• YOUR ASSIGNMENT:
Pictures in the data must not be copied, but everything else should be output exactly.

• SUPPLIED ENTRIES:

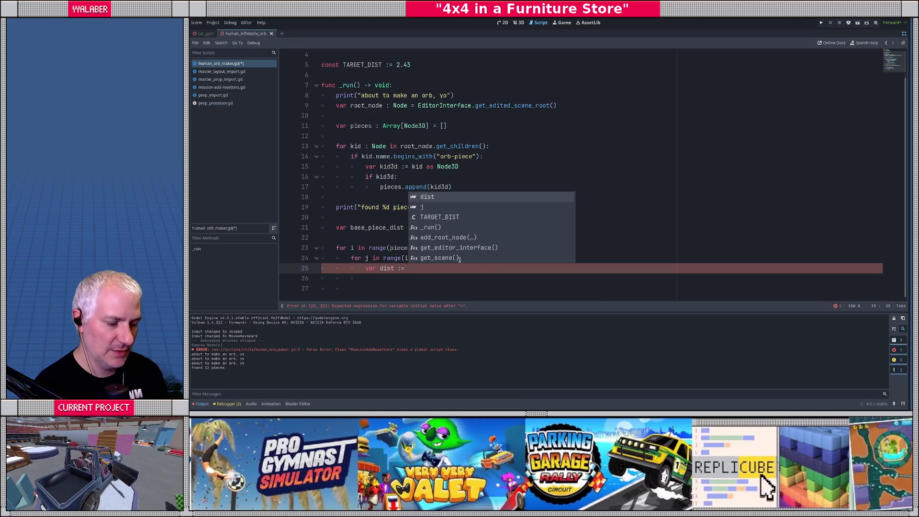
{"action": "type", "text": "pieces[i].globa"}
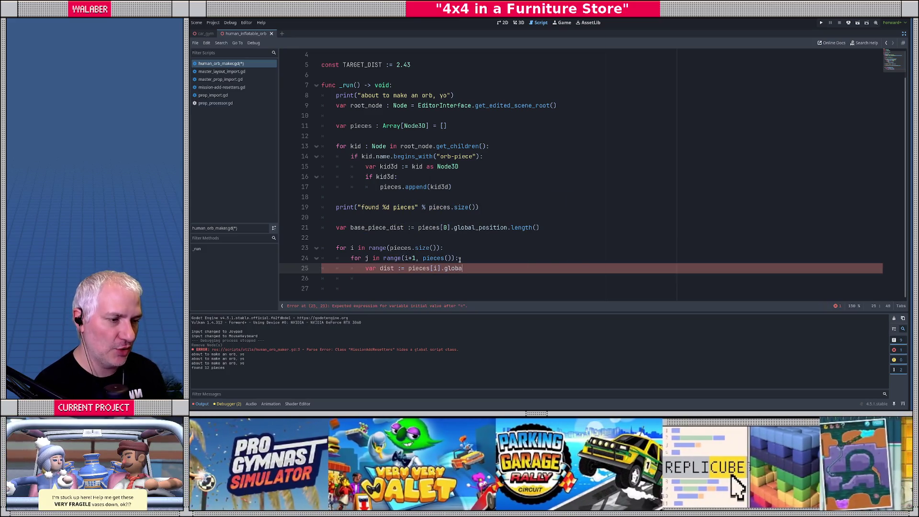
{"action": "type", "text": "l"}
{"action": "key", "text": "Down"}
{"action": "key", "text": "Return"}
{"action": "type", "text": ".dis"}
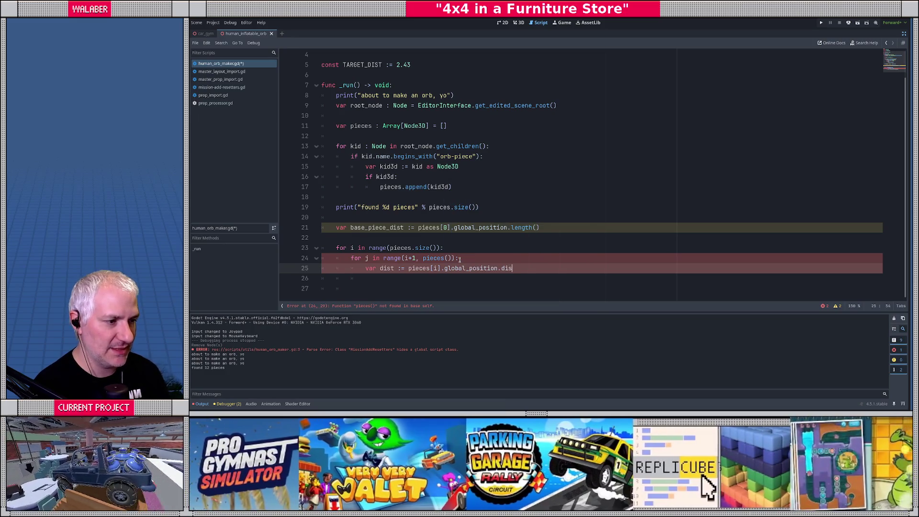
{"action": "key", "text": "Down"}
{"action": "key", "text": "Return"}
{"action": "type", "text": "p"}
{"action": "key", "text": "Return"}
{"action": "type", "text": "[j].global_"}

• COMPLETED TASK:
{"action": "type", "text": "pieces[i].globa"}
{"action": "type", "text": "l"}
{"action": "key", "text": "Down"}
{"action": "key", "text": "Return"}
{"action": "type", "text": ".dis"}
{"action": "key", "text": "Down"}
{"action": "key", "text": "Return"}
{"action": "type", "text": "p"}
{"action": "key", "text": "Return"}
{"action": "type", "text": "[j].global_"}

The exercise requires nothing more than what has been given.